The Blue Room”, de David Hare – Du théâtre anglophone à Paris !

The Blue Room”, de David Hare – Du théâtre anglophone à Paris !

Le dimanche 10 juillet 2011, à 19h, était donnée, au petit théâtre du bonheur, 6 rue Drevet, à côté de la place des Abbesses, une pièce an anglais de David Hare, « The Blue Room », mise en scène par Colin Reese, et interprétée par Elena Odessa Ray et Ivan Magrin-Chagnolleau.

C’était une co-production de Words Up, une coopérative de compagnies théâtrales produisant du théâtre anglophone à Paris, et de la Compagnie Orange Bleu, fondée par Frédéric Albou, artiste lyrique, et Ivan Magrin-Chagnolleau, comédien, chanteur et metteur en scène.
La pièce a été créée à Londres, à la Donmar Warehouse, en 1998, avec Nicole Kidman et Iain Glen, dans une mise en scène de Sam Mendes, reprise très vite à New York, au Cort Theatre (Broadway), où nous l’avons découverte. Il s’agit d’une adaptation de « La ronde » d’Arthur Schnitzler, dont Max Ophüls a fait une très célèbre interprétation cinématographique dans les années 50. David Hare a donc revisité la pièce originale d’Arthur Schnitzler, en en gardant quasiment la structure, mais en réactualisant les personnages et les thèmes.

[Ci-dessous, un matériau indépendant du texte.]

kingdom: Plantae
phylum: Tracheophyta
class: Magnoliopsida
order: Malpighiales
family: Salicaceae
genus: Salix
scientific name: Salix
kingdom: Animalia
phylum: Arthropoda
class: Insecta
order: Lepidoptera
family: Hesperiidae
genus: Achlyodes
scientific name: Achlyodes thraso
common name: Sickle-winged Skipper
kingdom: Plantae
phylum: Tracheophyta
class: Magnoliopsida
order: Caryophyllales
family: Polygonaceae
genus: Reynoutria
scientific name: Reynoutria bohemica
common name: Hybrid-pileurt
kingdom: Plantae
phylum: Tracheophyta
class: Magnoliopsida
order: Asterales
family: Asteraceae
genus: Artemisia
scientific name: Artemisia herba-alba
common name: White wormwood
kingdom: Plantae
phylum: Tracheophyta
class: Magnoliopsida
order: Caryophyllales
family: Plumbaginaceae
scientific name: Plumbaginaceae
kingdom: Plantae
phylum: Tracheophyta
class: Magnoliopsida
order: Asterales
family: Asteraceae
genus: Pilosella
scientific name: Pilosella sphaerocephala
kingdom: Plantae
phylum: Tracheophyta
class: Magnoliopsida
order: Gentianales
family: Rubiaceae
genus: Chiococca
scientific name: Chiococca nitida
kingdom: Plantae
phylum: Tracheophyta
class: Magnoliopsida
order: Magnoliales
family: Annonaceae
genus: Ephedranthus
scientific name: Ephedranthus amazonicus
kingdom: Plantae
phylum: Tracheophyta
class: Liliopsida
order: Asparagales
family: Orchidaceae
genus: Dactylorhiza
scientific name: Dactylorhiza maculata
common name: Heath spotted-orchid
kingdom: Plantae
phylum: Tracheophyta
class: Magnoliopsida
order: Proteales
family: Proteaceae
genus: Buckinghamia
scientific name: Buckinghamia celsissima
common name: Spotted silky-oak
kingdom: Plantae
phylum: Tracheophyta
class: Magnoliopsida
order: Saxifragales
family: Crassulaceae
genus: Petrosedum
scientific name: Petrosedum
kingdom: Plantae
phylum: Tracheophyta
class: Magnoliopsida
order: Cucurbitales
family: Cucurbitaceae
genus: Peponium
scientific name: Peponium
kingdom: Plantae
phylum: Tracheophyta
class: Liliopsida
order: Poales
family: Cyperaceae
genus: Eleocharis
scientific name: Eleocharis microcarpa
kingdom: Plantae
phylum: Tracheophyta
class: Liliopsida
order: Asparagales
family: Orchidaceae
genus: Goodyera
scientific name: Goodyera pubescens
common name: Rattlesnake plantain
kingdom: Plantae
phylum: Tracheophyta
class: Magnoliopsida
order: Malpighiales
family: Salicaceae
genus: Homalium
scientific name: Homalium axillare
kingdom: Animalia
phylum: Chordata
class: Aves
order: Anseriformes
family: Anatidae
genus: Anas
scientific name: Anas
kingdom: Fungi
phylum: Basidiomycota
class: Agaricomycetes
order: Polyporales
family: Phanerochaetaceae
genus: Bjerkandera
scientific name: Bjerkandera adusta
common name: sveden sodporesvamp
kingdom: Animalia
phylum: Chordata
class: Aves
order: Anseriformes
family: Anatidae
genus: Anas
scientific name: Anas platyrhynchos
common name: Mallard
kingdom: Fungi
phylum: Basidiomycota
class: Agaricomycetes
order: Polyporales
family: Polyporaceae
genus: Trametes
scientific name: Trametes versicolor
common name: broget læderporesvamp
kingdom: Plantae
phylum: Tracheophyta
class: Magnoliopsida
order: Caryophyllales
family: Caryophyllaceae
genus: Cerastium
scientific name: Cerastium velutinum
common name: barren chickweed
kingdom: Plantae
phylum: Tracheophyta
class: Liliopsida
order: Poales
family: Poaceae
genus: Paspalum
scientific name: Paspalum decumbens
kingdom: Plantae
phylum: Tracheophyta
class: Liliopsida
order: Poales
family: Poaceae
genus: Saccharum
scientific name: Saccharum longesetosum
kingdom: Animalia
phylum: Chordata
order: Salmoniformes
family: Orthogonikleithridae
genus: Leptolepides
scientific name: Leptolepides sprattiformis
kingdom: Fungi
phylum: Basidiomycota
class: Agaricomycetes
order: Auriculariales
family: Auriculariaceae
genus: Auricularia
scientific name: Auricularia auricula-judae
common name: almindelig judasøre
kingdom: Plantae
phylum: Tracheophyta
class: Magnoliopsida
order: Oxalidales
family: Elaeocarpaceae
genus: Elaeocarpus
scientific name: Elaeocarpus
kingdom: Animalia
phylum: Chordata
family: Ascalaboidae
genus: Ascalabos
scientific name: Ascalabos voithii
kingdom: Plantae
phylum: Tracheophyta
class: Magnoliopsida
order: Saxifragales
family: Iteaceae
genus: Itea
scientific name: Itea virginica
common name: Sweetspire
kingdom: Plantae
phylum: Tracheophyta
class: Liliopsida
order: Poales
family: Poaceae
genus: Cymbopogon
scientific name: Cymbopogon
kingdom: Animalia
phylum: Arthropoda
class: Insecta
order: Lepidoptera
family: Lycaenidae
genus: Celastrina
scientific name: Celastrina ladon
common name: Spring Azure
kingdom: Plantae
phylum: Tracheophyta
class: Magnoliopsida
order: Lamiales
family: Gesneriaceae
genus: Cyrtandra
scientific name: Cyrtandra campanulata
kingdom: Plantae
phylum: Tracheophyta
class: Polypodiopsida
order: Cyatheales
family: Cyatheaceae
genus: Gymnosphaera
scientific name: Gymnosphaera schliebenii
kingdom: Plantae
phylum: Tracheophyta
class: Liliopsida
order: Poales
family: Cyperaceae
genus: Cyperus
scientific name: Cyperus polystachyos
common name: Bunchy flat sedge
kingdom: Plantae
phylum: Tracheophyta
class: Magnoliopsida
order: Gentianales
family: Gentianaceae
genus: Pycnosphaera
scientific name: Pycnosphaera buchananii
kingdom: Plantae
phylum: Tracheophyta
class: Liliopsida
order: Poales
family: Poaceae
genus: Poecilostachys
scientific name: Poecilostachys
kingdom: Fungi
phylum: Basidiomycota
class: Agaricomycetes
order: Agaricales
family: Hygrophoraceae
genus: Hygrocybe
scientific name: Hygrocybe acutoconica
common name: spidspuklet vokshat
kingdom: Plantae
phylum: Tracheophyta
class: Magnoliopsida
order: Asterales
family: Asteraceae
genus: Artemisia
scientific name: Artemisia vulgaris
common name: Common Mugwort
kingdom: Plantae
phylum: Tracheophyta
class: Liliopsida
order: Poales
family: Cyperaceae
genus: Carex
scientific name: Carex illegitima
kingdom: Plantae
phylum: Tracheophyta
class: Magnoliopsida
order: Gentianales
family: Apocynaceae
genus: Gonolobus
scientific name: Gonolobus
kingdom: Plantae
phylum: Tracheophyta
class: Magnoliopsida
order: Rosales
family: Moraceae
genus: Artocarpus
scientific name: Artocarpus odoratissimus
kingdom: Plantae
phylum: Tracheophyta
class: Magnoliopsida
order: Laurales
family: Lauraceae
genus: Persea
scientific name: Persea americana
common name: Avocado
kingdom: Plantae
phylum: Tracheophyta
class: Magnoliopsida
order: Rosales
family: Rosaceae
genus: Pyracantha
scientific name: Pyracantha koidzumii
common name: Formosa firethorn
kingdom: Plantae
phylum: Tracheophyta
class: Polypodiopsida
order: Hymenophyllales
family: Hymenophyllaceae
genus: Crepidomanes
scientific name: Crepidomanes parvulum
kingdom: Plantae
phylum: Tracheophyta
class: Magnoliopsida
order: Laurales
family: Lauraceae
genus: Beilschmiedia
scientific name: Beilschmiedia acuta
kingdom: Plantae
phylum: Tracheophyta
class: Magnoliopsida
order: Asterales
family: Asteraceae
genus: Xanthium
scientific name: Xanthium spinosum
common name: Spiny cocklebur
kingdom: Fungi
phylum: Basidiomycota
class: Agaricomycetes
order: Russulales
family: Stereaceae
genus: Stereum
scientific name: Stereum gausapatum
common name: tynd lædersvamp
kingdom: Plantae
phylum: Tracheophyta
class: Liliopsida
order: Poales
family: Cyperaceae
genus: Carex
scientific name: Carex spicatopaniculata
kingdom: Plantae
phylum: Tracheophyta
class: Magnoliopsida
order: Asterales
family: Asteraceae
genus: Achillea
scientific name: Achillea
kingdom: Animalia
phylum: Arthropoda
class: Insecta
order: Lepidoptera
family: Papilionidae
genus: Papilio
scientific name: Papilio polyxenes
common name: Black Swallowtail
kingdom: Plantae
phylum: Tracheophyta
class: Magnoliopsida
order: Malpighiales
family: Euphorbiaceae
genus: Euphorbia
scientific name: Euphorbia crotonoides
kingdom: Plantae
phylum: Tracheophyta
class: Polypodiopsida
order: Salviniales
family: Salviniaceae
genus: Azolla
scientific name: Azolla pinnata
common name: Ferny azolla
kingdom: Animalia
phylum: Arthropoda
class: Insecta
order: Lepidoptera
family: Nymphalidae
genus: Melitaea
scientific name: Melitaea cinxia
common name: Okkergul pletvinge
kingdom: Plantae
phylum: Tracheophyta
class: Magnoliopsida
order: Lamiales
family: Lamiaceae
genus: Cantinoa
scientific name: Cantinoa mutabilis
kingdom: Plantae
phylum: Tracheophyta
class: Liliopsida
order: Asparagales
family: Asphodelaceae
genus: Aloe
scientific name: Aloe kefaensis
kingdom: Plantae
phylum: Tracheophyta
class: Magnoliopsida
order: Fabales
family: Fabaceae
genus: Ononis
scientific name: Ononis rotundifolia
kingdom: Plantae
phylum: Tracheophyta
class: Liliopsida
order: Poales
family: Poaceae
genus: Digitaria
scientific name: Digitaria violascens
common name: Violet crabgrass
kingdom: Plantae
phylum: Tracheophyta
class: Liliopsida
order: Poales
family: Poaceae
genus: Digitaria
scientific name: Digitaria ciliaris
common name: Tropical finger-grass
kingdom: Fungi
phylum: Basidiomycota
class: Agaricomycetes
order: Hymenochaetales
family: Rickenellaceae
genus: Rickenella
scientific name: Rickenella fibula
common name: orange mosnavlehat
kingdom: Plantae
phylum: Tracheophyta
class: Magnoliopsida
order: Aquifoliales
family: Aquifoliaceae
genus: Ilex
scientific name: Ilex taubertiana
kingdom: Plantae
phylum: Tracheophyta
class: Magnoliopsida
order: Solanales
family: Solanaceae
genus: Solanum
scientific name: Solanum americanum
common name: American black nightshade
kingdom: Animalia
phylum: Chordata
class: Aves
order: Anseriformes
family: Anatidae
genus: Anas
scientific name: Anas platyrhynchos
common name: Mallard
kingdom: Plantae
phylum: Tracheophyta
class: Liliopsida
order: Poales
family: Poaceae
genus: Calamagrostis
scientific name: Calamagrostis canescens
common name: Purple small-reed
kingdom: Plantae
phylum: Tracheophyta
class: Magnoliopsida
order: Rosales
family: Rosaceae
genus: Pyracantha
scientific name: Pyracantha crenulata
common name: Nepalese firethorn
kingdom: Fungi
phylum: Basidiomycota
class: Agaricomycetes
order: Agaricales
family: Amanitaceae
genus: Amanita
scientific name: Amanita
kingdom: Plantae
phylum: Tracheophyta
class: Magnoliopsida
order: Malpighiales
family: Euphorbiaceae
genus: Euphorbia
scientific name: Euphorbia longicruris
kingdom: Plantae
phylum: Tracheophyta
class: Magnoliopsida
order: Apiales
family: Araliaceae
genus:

Le principe de la pièce est le suivant : dans la première scène, nous assistons à la rencontre d’une jeune fille et d’un chauffeur de taxi, rencontre qui aboutit à un acte sexuel, dont on ne nous donne que la durée. On retrouve ensuite les mêmes personnages après l’acte sexuel. Dans la deuxième scène, il y a toujours le chauffeur de taxi, mais il est cette fois-ci avec une jeune fille au pair et dans un autre lieu. Dans la scène suivante, nous retrouvons la jeune fille au pair, mais elle est avec un étudiant. Et ainsi de suite jusqu’à la dixième et dernière scène, où nous voyons un aristocrate avec la jeune fille de la première scène. Et la boucle est bouclée.

Il y a donc dans cette pièce un défi important pour les acteurs : faire exister chacun cinq personnages différents, et avec seulement une petite minute pour passer de l’un à l’autre.
Il y avait un autre défi pour cette production : c’était la taille minuscule de la scène, qui devait faire environ trois mètres de large et un mètre cinquante de profondeur.

Il faut souligner tout d’abord la grande efficacité de la mise en scène de Colin Reese. L’espace était très bien utilisé. Plusieurs conventions étaient établies dès le début, et permettaient une grande fluidité tout au long de la pièce. Un rideau s’ouvrait et se refermait au début et à la fin de chaque scène, pour les changements de personnages. Une même musique, rapide et dynamique, était jouée pendant ces changements, tandis que le titre de la scène suivante était écrit au marqueur sur un tableau blanc. Pendant les actes sexuels ponctuant chaque scène, un noir était fait sur le plateau, les comédiens étant dans une position figée, tandis qu’était diffusée une musique, différente à chaque fois, et que la durée de l’acte sexuel était écrite sur ce même tableau blanc. Le choix des musiques était fait avec humour et pertinence. Le choix des costumes et des accessoires étaient également très efficaces. Ils étaient faits avec un minimalisme qui était suffisant pour suggérer des classes sociales, des lieux, et des activités, sans asséner pour autant un réalisme qui n’aurait pas fonctionné dans un espace aussi petit.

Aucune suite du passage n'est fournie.